Thursday, May 26, 2011

Special Education Law 101 - Part IV

Least TernImage by Alan Vernon. via Flickr
. The Requirement of LRE (least restrictive environment)

The IDEA also requires that to the “…maximum extent appropriate, children with disabilities … are educated with children who are not disabled, and special classes, separate schooling or other removal of children with disabilities from the regular education environment occurs only when the nature or severity of the disability of a child is such that education in regular classes with the use of supplementary aids and services cannot be achieved satisfactorily.”    IDEA, § 612(a)(5).  See, 34 C.F.R. §§ 300.114 to 300.119.

The Supreme Court has not yet ruled on the issue of LRE, but a number of Circuit Courts of appeal have provided some guidance.  For example, the Fifth Circuit has developed a two pronged analysis: the first question is whether education of the student with a disability in the regular classroom, with the use of supplemental aids and services, can be satisfactorily achieved, and if it cannot, whether the school district has provided the student with interaction with non-disabled peers to the maximum extent appropriate.  Daniel RR v. State Board of Education 874 F.2d 1036,  441 IDELR 433 (5th Cir. 1989). 

     The Ninth Circuit has developed four factors which must be balanced to determine the LRE placement: (1) the educational benefits available to the student in a regular classroom, supplemented with appropriate aids and services, as compared with the educational benefits of a special education classroom; (2) the non-academic benefits of interaction with children who were not disabled; (3) the effect of the student's presence on the teacher and other children in the classroom; and (4) the cost of mainstreaming the student in a regular classroom. Sacramento City Sch Dist v.
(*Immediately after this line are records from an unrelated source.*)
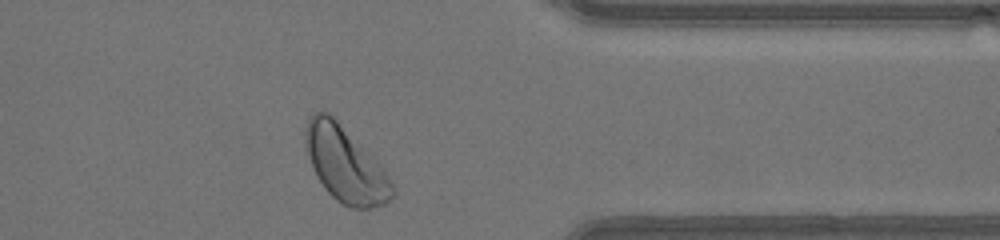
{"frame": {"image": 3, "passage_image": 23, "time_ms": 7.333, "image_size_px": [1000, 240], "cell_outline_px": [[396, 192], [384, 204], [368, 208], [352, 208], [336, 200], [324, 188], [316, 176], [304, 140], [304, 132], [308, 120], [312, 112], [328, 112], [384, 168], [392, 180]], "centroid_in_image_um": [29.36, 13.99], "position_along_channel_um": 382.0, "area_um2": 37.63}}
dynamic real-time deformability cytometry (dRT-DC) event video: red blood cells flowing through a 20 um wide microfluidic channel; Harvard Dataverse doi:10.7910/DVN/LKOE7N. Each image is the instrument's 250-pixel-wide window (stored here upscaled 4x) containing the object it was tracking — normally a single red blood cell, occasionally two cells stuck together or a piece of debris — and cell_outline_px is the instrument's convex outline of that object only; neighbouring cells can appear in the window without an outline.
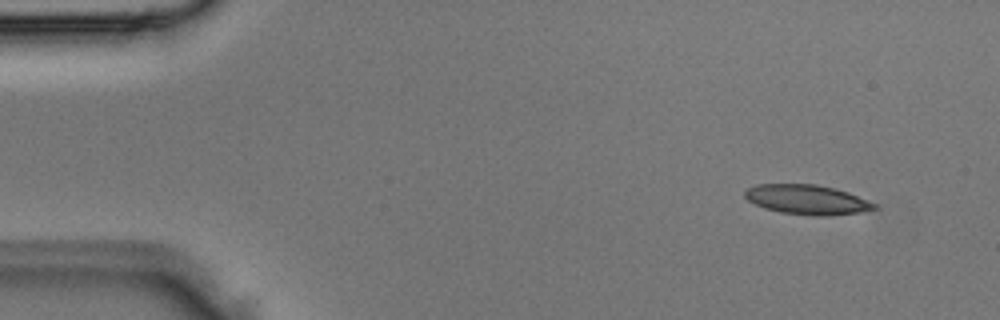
{"species": "Egyptian fruit bat (a non-hibernating species)", "species_latin": "Rousettus aegyptiacus", "temperature_condition": "room temperature", "stored_images_in_passage": 2, "camera_frame_rate_fps": 3000, "um_per_image_px": 0.085, "animal": {"sex": "male"}, "frame": {"image": 1, "passage_image": 1, "time_ms": 0.0, "image_size_px": [1000, 320], "cell_outline_px": [[876, 208], [860, 212], [824, 216], [816, 216], [780, 212], [764, 208], [748, 200], [744, 196], [744, 192], [748, 188], [756, 184], [816, 184], [836, 188], [848, 192], [876, 204]], "centroid_in_image_um": [68.57, 16.96], "position_along_channel_um": 16.4, "area_um2": 22.25}}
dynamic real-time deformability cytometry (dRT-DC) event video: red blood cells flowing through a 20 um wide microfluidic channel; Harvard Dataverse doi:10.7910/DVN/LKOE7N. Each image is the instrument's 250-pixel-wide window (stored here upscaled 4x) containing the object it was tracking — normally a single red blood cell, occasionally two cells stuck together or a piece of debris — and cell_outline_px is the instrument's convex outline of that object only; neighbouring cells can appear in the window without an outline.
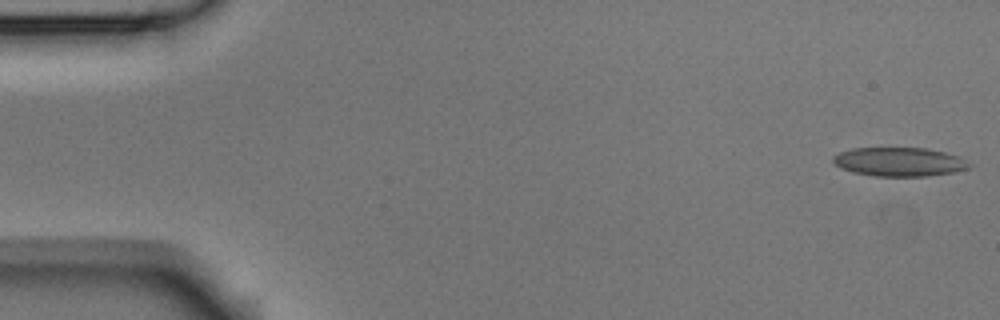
{"species": "Egyptian fruit bat (a non-hibernating species)", "species_latin": "Rousettus aegyptiacus", "temperature_condition": "room temperature", "stored_images_in_passage": 4, "segment_of_instrument_passage": [1, 2], "camera_frame_rate_fps": 3000, "um_per_image_px": 0.085, "animal": {"sex": "male"}, "frame": {"image": 1, "passage_image": 1, "time_ms": 0.0, "image_size_px": [1000, 320], "cell_outline_px": [[972, 164], [968, 168], [952, 172], [928, 176], [876, 176], [852, 172], [840, 168], [832, 160], [832, 156], [840, 152], [852, 148], [928, 148], [960, 156]], "centroid_in_image_um": [76.44, 13.75], "position_along_channel_um": 8.6, "area_um2": 22.95}}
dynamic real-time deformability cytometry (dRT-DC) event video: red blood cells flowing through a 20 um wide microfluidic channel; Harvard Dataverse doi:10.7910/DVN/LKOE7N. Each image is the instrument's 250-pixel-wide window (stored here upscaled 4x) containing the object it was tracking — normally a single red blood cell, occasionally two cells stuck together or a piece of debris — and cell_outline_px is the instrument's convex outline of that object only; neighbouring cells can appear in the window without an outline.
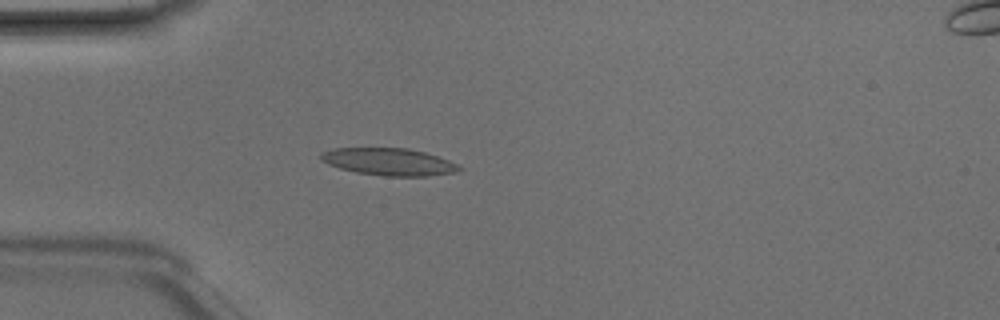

Rachel H by Holland 14 F.3d 1398, 20 IDELR 812 (9th Cir. 01/24/1994).

          The Fourth Circuit has stated the rule this way: “The Act's language obviously indicates a strong congressional preference for mainstreaming. Mainstreaming, however, is not appropriate for every handicapped child …The proper inquiry is whether a proposed placement is appropriate under the Act. In some cases, a placement which may be considered better for academic reasons may not be appropriate because of the failure to provide for mainstreaming… In a case where the segregated facility is considered superior, the court should determine whether the services which make that placement superior could be feasibly provided in a non-segregated setting. If they can, the placement in the segregated school would be inappropriate under the Act. Framing the issue in this manner accords the proper respect for the strong preference in favor of mainstreaming while still realizing the possibility that some handicapped children simply must be educated in segregated facilities either because the handicapped child would not benefit from mainstreaming, because any marginal benefits received from mainstreaming are far outweighed by the benefits gained from services which could not feasibly be provided in the non-segregated setting, or because the handicapped child is a disruptive force in the non-segregated setting.”  DeVries v. Fairfax County Sch Bd 882 F.2d 876, 441 IDELR 555 (Fourth Cir. 1989)

LRE and FAPE are the twin towers of special education law.